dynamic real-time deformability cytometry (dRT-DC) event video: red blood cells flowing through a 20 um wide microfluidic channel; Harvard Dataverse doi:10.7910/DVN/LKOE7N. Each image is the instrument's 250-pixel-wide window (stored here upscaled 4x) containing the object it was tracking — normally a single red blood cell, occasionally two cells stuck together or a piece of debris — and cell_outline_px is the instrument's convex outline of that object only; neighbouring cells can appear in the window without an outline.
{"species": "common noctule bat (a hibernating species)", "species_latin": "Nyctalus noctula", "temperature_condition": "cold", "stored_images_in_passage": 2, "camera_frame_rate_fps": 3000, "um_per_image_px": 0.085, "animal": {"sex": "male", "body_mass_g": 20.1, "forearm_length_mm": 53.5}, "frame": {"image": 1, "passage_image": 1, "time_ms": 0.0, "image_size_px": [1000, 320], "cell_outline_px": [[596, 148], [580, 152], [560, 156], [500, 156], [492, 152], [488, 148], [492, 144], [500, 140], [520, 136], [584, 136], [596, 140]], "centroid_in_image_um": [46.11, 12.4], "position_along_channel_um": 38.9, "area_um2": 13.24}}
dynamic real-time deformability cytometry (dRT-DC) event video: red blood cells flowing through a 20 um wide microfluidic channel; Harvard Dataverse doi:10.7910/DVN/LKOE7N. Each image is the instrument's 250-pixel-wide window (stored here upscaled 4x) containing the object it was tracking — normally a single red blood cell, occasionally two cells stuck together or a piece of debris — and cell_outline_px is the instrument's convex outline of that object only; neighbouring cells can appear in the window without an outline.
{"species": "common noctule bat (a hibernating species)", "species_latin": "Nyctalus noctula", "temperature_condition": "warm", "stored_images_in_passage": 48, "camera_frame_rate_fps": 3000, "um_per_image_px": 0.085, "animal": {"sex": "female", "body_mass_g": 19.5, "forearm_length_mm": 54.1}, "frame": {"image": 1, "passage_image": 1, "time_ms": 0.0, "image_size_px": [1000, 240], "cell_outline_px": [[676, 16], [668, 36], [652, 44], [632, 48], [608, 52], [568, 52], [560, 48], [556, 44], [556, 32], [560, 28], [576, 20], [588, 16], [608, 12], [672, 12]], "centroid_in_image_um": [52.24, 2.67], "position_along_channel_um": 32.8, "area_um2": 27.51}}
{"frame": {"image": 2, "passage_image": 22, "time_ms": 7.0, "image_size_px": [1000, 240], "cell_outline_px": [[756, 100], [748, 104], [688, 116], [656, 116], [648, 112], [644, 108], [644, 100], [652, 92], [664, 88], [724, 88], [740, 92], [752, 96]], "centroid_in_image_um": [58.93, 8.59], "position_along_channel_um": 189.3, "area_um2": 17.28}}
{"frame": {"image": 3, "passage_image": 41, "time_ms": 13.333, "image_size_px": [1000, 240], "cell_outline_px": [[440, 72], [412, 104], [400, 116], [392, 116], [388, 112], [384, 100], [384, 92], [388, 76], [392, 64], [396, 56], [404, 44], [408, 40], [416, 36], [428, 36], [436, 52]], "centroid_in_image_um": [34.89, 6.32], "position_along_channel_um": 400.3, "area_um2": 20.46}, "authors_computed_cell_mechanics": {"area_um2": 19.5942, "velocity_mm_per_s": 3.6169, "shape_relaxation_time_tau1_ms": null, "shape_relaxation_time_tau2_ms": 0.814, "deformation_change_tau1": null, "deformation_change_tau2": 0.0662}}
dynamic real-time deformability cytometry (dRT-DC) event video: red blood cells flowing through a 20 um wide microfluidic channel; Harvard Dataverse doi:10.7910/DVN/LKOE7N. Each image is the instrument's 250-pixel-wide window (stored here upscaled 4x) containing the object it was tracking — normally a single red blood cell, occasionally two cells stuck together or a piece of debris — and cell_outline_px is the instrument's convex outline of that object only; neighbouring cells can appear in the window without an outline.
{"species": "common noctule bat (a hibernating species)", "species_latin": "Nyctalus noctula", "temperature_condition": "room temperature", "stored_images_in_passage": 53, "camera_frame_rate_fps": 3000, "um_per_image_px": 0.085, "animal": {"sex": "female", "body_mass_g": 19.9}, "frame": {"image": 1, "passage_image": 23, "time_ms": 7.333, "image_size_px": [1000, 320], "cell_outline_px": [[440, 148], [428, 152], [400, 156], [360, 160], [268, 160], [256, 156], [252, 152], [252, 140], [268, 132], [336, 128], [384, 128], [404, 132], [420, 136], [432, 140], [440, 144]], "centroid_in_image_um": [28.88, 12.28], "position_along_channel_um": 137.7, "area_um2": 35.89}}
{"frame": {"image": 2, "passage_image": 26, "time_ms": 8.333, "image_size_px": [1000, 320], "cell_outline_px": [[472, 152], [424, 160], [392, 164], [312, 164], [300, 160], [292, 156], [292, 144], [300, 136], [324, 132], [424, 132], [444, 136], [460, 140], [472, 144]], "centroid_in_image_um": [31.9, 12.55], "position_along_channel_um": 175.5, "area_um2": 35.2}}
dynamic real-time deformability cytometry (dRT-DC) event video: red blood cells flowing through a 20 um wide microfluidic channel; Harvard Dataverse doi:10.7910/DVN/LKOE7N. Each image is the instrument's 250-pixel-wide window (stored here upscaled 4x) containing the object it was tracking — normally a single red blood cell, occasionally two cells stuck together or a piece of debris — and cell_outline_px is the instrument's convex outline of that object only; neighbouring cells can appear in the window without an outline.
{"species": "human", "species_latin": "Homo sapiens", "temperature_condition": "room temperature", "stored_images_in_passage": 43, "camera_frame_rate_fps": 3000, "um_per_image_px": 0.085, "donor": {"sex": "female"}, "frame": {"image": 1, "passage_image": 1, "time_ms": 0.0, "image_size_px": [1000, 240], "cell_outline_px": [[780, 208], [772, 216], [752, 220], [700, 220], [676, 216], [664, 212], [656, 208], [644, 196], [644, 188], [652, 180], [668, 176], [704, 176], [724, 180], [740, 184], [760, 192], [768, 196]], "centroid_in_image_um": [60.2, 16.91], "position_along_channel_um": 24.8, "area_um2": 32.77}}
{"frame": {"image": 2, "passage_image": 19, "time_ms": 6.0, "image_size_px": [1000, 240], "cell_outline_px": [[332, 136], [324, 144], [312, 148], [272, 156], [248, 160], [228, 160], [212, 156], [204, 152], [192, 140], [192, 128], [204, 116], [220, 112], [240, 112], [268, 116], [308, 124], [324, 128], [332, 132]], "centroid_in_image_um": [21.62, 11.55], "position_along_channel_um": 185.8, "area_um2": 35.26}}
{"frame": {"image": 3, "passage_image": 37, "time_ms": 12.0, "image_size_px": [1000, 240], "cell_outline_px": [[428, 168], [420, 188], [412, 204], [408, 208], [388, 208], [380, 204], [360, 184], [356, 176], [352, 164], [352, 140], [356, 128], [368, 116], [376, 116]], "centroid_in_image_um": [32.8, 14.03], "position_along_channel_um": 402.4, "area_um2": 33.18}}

WHAT YOU SHOULD DO: Extract the data exactly as given.

WRITTEN RESPONSE:
dynamic real-time deformability cytometry (dRT-DC) event video: red blood cells flowing through a 20 um wide microfluidic channel; Harvard Dataverse doi:10.7910/DVN/LKOE7N. Each image is the instrument's 250-pixel-wide window (stored here upscaled 4x) containing the object it was tracking — normally a single red blood cell, occasionally two cells stuck together or a piece of debris — and cell_outline_px is the instrument's convex outline of that object only; neighbouring cells can appear in the window without an outline.
{"species": "common noctule bat (a hibernating species)", "species_latin": "Nyctalus noctula", "temperature_condition": "cold", "stored_images_in_passage": 2, "camera_frame_rate_fps": 3000, "um_per_image_px": 0.085, "animal": {"sex": "male", "body_mass_g": 20.1, "forearm_length_mm": 53.5}, "frame": {"image": 1, "passage_image": 1, "time_ms": 0.0, "image_size_px": [1000, 320], "cell_outline_px": [[596, 148], [580, 152], [560, 156], [500, 156], [492, 152], [488, 148], [492, 144], [500, 140], [520, 136], [584, 136], [596, 140]], "centroid_in_image_um": [46.11, 12.4], "position_along_channel_um": 38.9, "area_um2": 13.24}}
dynamic real-time deformability cytometry (dRT-DC) event video: red blood cells flowing through a 20 um wide microfluidic channel; Harvard Dataverse doi:10.7910/DVN/LKOE7N. Each image is the instrument's 250-pixel-wide window (stored here upscaled 4x) containing the object it was tracking — normally a single red blood cell, occasionally two cells stuck together or a piece of debris — and cell_outline_px is the instrument's convex outline of that object only; neighbouring cells can appear in the window without an outline.
{"species": "common noctule bat (a hibernating species)", "species_latin": "Nyctalus noctula", "temperature_condition": "warm", "stored_images_in_passage": 48, "camera_frame_rate_fps": 3000, "um_per_image_px": 0.085, "animal": {"sex": "female", "body_mass_g": 19.5, "forearm_length_mm": 54.1}, "frame": {"image": 1, "passage_image": 1, "time_ms": 0.0, "image_size_px": [1000, 240], "cell_outline_px": [[676, 16], [668, 36], [652, 44], [632, 48], [608, 52], [568, 52], [560, 48], [556, 44], [556, 32], [560, 28], [576, 20], [588, 16], [608, 12], [672, 12]], "centroid_in_image_um": [52.24, 2.67], "position_along_channel_um": 32.8, "area_um2": 27.51}}
{"frame": {"image": 2, "passage_image": 22, "time_ms": 7.0, "image_size_px": [1000, 240], "cell_outline_px": [[756, 100], [748, 104], [688, 116], [656, 116], [648, 112], [644, 108], [644, 100], [652, 92], [664, 88], [724, 88], [740, 92], [752, 96]], "centroid_in_image_um": [58.93, 8.59], "position_along_channel_um": 189.3, "area_um2": 17.28}}
{"frame": {"image": 3, "passage_image": 41, "time_ms": 13.333, "image_size_px": [1000, 240], "cell_outline_px": [[440, 72], [412, 104], [400, 116], [392, 116], [388, 112], [384, 100], [384, 92], [388, 76], [392, 64], [396, 56], [404, 44], [408, 40], [416, 36], [428, 36], [436, 52]], "centroid_in_image_um": [34.89, 6.32], "position_along_channel_um": 400.3, "area_um2": 20.46}, "authors_computed_cell_mechanics": {"area_um2": 19.5942, "velocity_mm_per_s": 3.6169, "shape_relaxation_time_tau1_ms": null, "shape_relaxation_time_tau2_ms": 0.814, "deformation_change_tau1": null, "deformation_change_tau2": 0.0662}}
dynamic real-time deformability cytometry (dRT-DC) event video: red blood cells flowing through a 20 um wide microfluidic channel; Harvard Dataverse doi:10.7910/DVN/LKOE7N. Each image is the instrument's 250-pixel-wide window (stored here upscaled 4x) containing the object it was tracking — normally a single red blood cell, occasionally two cells stuck together or a piece of debris — and cell_outline_px is the instrument's convex outline of that object only; neighbouring cells can appear in the window without an outline.
{"species": "common noctule bat (a hibernating species)", "species_latin": "Nyctalus noctula", "temperature_condition": "room temperature", "stored_images_in_passage": 53, "camera_frame_rate_fps": 3000, "um_per_image_px": 0.085, "animal": {"sex": "female", "body_mass_g": 19.9}, "frame": {"image": 1, "passage_image": 23, "time_ms": 7.333, "image_size_px": [1000, 320], "cell_outline_px": [[440, 148], [428, 152], [400, 156], [360, 160], [268, 160], [256, 156], [252, 152], [252, 140], [268, 132], [336, 128], [384, 128], [404, 132], [420, 136], [432, 140], [440, 144]], "centroid_in_image_um": [28.88, 12.28], "position_along_channel_um": 137.7, "area_um2": 35.89}}
{"frame": {"image": 2, "passage_image": 26, "time_ms": 8.333, "image_size_px": [1000, 320], "cell_outline_px": [[472, 152], [424, 160], [392, 164], [312, 164], [300, 160], [292, 156], [292, 144], [300, 136], [324, 132], [424, 132], [444, 136], [460, 140], [472, 144]], "centroid_in_image_um": [31.9, 12.55], "position_along_channel_um": 175.5, "area_um2": 35.2}}
dynamic real-time deformability cytometry (dRT-DC) event video: red blood cells flowing through a 20 um wide microfluidic channel; Harvard Dataverse doi:10.7910/DVN/LKOE7N. Each image is the instrument's 250-pixel-wide window (stored here upscaled 4x) containing the object it was tracking — normally a single red blood cell, occasionally two cells stuck together or a piece of debris — and cell_outline_px is the instrument's convex outline of that object only; neighbouring cells can appear in the window without an outline.
{"species": "human", "species_latin": "Homo sapiens", "temperature_condition": "room temperature", "stored_images_in_passage": 43, "camera_frame_rate_fps": 3000, "um_per_image_px": 0.085, "donor": {"sex": "female"}, "frame": {"image": 1, "passage_image": 1, "time_ms": 0.0, "image_size_px": [1000, 240], "cell_outline_px": [[780, 208], [772, 216], [752, 220], [700, 220], [676, 216], [664, 212], [656, 208], [644, 196], [644, 188], [652, 180], [668, 176], [704, 176], [724, 180], [740, 184], [760, 192], [768, 196]], "centroid_in_image_um": [60.2, 16.91], "position_along_channel_um": 24.8, "area_um2": 32.77}}
{"frame": {"image": 2, "passage_image": 19, "time_ms": 6.0, "image_size_px": [1000, 240], "cell_outline_px": [[332, 136], [324, 144], [312, 148], [272, 156], [248, 160], [228, 160], [212, 156], [204, 152], [192, 140], [192, 128], [204, 116], [220, 112], [240, 112], [268, 116], [308, 124], [324, 128], [332, 132]], "centroid_in_image_um": [21.62, 11.55], "position_along_channel_um": 185.8, "area_um2": 35.26}}
{"frame": {"image": 3, "passage_image": 37, "time_ms": 12.0, "image_size_px": [1000, 240], "cell_outline_px": [[428, 168], [420, 188], [412, 204], [408, 208], [388, 208], [380, 204], [360, 184], [356, 176], [352, 164], [352, 140], [356, 128], [368, 116], [376, 116]], "centroid_in_image_um": [32.8, 14.03], "position_along_channel_um": 402.4, "area_um2": 33.18}}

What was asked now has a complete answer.